I have a quick question about understanding the theory behind point charges and electrostatic potentials. I've not had any classes in electrodynamics, so I lack a comfortable foundation to help me think about these problems.

I need to determine the electrostatic potential a certain distance from a charged sphere. I know you can view a sphere as a point charge and apply Gauss's Law, but the difference for me is that my sphere is made up of hundreds of individual charges composing this sphere. Each charge can be viewed as individual point charges and they all have the same value.

What I do not understand is how do I get a single charge value for the sphere.

I thought about taking the (Q/r) portion of Gauss's law and doing a summation over all the atoms, but with the amount of atoms making up the sphere this is unreasonable. Is there some simpler way to think about this problem?

 

[BruceW]

Right. So taking a summation is a possible way to solve the problem, believe it or not. But the summation is in the form of an integral, due to the huge number of atoms making up the sphere. The other way is to use Gauss' law, which is easier, but maybe less easy to understand in an intuitive way.

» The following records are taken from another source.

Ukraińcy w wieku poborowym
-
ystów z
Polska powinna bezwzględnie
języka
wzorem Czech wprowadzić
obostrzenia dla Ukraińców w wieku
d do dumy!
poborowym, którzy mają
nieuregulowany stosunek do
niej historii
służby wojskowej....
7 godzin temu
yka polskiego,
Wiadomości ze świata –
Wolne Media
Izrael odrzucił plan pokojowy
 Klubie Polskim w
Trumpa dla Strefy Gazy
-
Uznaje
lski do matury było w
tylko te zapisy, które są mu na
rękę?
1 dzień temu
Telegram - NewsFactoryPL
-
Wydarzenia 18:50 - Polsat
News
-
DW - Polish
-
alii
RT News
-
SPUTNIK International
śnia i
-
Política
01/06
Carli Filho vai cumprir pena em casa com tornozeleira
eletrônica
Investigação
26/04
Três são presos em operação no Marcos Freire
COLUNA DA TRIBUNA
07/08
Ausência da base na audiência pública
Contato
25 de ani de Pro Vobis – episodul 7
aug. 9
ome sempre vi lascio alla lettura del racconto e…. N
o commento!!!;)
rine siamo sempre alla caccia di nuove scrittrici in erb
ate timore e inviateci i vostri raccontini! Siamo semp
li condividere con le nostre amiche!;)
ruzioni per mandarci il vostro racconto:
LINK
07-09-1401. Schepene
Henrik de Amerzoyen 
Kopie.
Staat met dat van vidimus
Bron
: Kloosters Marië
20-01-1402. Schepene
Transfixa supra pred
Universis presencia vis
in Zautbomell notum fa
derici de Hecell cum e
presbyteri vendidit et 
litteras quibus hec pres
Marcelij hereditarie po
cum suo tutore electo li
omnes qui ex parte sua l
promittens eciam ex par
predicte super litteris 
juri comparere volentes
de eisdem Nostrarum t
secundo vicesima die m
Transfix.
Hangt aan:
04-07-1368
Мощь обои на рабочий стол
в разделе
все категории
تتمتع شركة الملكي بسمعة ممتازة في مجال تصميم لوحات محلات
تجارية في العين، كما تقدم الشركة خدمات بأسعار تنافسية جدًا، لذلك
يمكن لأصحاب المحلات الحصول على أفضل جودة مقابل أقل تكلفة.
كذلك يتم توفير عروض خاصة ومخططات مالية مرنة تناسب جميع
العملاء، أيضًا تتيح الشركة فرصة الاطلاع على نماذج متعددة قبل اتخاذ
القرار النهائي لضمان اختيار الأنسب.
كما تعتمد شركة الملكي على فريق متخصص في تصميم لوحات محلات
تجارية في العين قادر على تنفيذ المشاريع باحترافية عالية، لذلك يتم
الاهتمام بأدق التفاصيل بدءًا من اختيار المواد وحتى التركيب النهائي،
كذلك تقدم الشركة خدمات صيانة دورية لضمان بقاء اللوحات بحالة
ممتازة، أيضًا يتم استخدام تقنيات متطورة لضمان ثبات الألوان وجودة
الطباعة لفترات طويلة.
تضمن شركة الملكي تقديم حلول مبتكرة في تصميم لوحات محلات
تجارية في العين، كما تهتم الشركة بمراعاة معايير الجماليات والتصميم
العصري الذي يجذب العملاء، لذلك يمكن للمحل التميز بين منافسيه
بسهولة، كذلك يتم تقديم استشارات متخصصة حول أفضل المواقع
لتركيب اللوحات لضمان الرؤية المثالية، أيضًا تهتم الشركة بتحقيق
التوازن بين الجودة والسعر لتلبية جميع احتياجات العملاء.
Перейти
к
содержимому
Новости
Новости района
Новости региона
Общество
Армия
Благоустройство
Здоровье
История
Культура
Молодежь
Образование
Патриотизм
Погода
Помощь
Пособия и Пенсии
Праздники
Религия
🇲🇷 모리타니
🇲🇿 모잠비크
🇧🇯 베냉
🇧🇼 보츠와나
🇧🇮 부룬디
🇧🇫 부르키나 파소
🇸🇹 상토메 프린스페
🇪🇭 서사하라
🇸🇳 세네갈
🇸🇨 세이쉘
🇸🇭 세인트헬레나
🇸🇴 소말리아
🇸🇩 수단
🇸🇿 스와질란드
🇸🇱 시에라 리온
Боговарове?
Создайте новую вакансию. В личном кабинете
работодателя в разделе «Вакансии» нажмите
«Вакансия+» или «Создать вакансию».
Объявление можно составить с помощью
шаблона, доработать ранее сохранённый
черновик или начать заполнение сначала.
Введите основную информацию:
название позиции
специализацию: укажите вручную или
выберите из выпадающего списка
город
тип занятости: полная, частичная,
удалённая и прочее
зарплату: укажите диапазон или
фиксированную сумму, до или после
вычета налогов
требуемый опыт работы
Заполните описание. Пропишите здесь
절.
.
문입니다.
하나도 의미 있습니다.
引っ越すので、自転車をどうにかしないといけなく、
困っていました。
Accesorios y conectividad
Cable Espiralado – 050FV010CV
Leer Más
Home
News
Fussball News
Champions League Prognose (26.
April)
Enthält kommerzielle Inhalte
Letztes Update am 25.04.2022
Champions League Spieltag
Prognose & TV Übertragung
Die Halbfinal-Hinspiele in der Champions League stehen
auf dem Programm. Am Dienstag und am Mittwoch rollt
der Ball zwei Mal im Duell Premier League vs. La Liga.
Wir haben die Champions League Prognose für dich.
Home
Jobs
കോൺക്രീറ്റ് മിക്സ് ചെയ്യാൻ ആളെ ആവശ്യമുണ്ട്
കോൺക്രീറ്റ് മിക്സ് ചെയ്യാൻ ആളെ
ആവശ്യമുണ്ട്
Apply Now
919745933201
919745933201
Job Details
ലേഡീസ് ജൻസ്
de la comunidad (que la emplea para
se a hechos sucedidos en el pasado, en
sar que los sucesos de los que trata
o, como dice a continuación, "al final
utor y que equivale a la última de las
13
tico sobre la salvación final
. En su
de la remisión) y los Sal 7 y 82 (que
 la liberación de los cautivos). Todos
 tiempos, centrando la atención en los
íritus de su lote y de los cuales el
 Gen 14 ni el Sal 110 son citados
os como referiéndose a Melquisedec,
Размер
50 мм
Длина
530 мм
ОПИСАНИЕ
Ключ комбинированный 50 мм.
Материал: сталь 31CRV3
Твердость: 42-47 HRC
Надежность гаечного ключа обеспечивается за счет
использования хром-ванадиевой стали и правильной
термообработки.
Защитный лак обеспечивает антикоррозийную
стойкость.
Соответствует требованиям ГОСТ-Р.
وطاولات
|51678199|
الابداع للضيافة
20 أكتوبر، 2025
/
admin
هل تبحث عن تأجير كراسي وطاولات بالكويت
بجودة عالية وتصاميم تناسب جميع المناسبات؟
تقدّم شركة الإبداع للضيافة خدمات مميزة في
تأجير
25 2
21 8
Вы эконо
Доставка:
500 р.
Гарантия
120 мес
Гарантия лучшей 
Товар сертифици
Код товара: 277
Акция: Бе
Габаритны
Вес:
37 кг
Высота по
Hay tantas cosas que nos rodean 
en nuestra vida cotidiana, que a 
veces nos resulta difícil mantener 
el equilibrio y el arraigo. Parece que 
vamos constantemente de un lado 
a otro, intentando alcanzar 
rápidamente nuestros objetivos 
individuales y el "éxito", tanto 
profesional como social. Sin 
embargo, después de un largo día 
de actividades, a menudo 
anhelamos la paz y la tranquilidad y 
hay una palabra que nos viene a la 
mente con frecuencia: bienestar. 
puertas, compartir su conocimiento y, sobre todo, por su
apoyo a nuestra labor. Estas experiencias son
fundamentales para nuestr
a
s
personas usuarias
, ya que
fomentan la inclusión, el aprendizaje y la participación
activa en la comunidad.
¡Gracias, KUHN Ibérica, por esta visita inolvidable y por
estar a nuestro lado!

EDIT: to make it clear, when I say Gauss' law, I mean:
$$\nabla \cdot \vec{E} = \frac{\rho}{\epsilon_0}$$
And the way to do the summation is by using the equation:
$$- \ \frac{Q}{4 \pi \epsilon_0 r}$$
For each individual point charge in the (continuous) charged sphere, by doing an integral, keeping in mind that r will be different for each charge.

 

[RockMc]

Ok, I believe I understand now! I think I was confusing myself with viewing the sphere as a point charge made of point charges, but Gauss's Law allows it to work that way.

Thank you for the help!

 

[BruceW]

no worries, glad that I was of help.